Publiziert am 27. März 2025 von Matthias Zehnder

Ein Buch über Donald Trump? Das wirkt so absurd, wie wenn man einen Zeichner an einen Fussballmatch schicken würde, wo das Spiel doch im Fernsehen übertragen und per Lifeticker kommentiert wird. Doch gerade die Flut der Meldungen über den Mann im Weissen Haus führt dazu, dass man vor lauter Bäumen manchmal den Wald nicht mehr sieht. Da hilft Michael Wolff: Er beschreibt die Zeit von der Abwahl bis zur Wiederwahl von Donald Trump so prägnant und süffig wie ein Thriller-Autor. Nach seiner Wahlniederlage 2021 zog sich Donald Trump nach Florida zurück – verlassen von engen Vertrauten, gezeichnet vom Sturm aufs Kapitol. Doch entgegen aller Wahrscheinlichkeiten und Voraussagen gelang ihm ein spektakuläres Comeback.

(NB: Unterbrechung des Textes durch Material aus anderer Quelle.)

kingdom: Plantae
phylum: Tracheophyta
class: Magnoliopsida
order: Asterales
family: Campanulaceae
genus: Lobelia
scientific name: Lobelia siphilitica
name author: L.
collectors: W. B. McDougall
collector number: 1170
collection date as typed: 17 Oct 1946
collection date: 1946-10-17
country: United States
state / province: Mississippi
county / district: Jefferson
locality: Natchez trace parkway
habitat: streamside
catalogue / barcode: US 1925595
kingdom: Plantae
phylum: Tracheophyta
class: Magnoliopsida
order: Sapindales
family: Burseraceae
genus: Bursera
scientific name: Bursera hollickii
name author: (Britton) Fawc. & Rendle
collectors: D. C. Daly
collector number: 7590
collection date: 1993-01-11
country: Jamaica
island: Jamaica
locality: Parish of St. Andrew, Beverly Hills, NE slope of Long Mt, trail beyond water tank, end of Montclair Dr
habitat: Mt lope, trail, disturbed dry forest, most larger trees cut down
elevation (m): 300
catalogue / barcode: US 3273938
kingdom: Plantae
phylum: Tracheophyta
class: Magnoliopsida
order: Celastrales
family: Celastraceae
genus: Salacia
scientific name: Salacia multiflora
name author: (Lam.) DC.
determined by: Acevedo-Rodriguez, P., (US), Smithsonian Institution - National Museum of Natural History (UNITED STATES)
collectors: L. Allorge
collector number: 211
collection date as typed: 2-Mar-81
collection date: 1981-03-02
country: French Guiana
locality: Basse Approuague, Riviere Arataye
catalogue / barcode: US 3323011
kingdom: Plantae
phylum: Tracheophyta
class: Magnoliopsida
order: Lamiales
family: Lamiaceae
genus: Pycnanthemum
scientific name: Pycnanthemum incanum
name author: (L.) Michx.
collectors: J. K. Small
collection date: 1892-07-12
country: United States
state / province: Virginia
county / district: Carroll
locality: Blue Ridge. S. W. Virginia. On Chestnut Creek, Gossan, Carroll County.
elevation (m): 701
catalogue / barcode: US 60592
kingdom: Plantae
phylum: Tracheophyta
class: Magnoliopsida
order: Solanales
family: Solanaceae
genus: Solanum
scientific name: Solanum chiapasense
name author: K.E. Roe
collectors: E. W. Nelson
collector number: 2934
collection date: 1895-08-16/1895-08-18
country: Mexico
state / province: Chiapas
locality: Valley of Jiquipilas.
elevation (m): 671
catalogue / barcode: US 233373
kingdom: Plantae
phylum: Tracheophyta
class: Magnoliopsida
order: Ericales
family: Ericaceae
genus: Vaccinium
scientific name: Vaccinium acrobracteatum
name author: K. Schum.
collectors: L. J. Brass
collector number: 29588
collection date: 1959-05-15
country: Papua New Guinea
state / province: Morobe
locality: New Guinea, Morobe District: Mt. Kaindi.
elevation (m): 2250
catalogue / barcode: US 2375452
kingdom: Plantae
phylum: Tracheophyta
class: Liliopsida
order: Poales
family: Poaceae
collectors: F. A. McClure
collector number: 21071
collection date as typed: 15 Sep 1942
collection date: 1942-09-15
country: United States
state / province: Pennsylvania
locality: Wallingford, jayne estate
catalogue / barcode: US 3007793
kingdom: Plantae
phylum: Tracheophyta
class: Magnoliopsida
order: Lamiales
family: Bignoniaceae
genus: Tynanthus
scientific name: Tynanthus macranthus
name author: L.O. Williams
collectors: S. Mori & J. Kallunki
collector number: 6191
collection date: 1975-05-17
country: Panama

Wolff schildert, wie Trump Attentatsversuche, Anklagen und Prozesse zu seinen Gunsten drehen konnte und 2024 ins Weisse Haus zurückkehrte – als rachsüchtiger Kämpfer, der seine Kandidatur als Vergeltung inszenierte. Wolff schreibt scharf, zugespitzt, mit vielen Zitaten anonymer Quellen und bizarren Details. Er porträtiert Trump als egomanen Strippenzieher, umgeben von loyalen Helfern, die ihn lobhudeln. Er schildert, wie Trump die juristischen Angriffe in mediale Präsenz und als Basis für seinen Wahlkampf nutzte. Er zeichnet Trump dabei als einen Sieger ohne Freude – getrieben nicht von einem Gestaltungswillen oder einer Mission, sondern von Geltungsdrang und Rachsucht. Am Ende zitiert Wolff einen langjährigen New Yorker Bekannten von Donald Trump: Was Trump am meisten errege, sei nicht das Feuer, sondern die zum Einsatz rasenden Feuerwehrfahrzeuge und das Sirenengetöse. Das Dramatische daran, das Konfliktgeladene, der Tumult und die Wut. Wenn wir die letzten Tage und Wochen betrachten, den weltweiten Tumult rund um die Zollentscheidungen, die ebenso gefährliche wie lächerliche Posse rund um die Signal-Leaks und das gnadenlose Vorgehen gegen Andersenkende, können wir dem Bekannten nur recht geben.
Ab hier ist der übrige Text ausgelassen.